Recast everything from the line containing "Document page, 2001x1125 pixels." down to the line containing "text_box [87, 129, 216, 190]", both ends included, as a Markdown table with the columns Number and Text. Number each line in order in the Number column and skip blank lines.

* Records for this exercise *
───

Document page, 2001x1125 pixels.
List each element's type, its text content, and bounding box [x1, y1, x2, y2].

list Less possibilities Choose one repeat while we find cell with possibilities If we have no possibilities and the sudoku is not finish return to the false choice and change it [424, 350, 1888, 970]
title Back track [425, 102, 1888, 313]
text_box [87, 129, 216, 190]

───

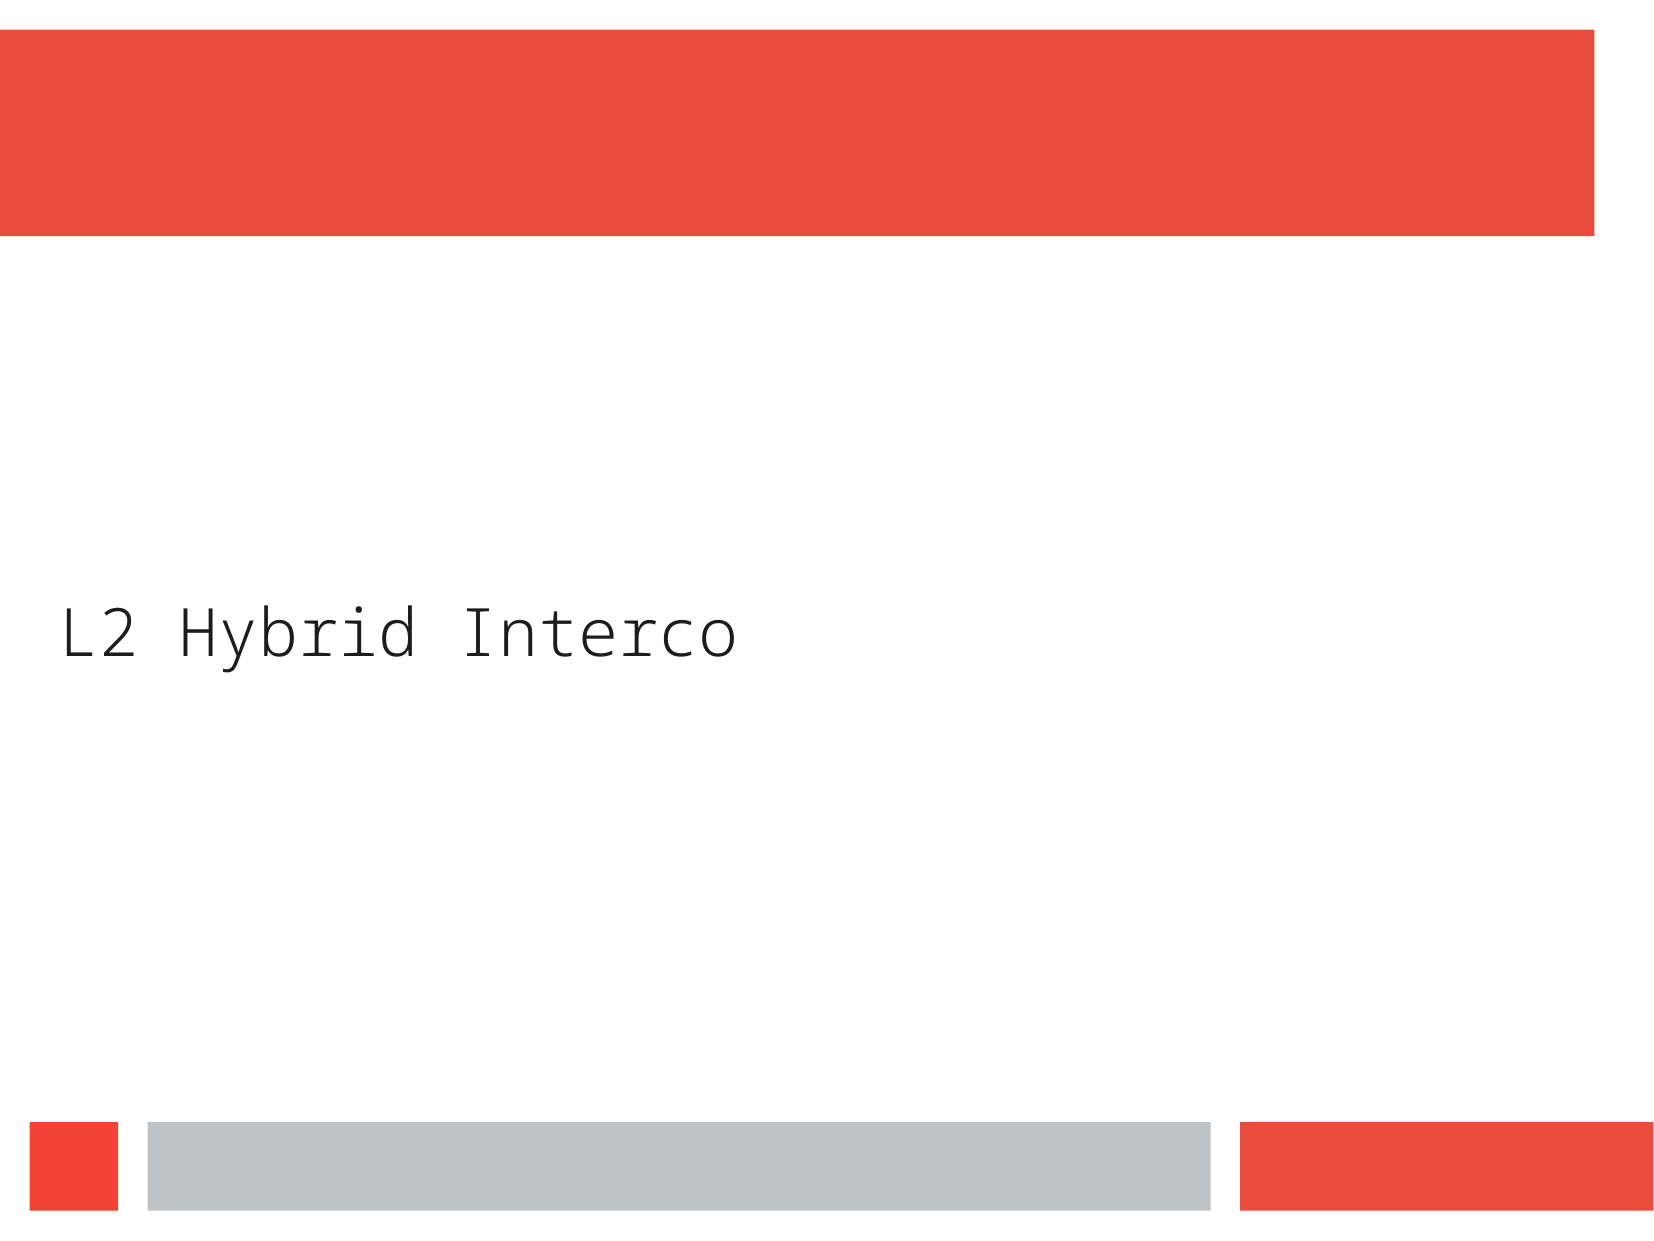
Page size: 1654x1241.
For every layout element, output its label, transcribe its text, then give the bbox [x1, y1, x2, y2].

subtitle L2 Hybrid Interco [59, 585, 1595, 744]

───

* Solution *
| Number | Text |
|---|---|
| 1 | Document page, 2001x1125 pixels. |
| 2 | List each element's type, its text content, and bounding box [x1, y1, x2, y2]. |
| 3 | list Less possibilities Choose one repeat while we find cell with possibilities If we have no possibilities and the sudoku is not finish return to the false choice and change it [424, 350, 1888, 970] |
| 4 | title Back track [425, 102, 1888, 313] |
| 5 | text_box [87, 129, 216, 190] |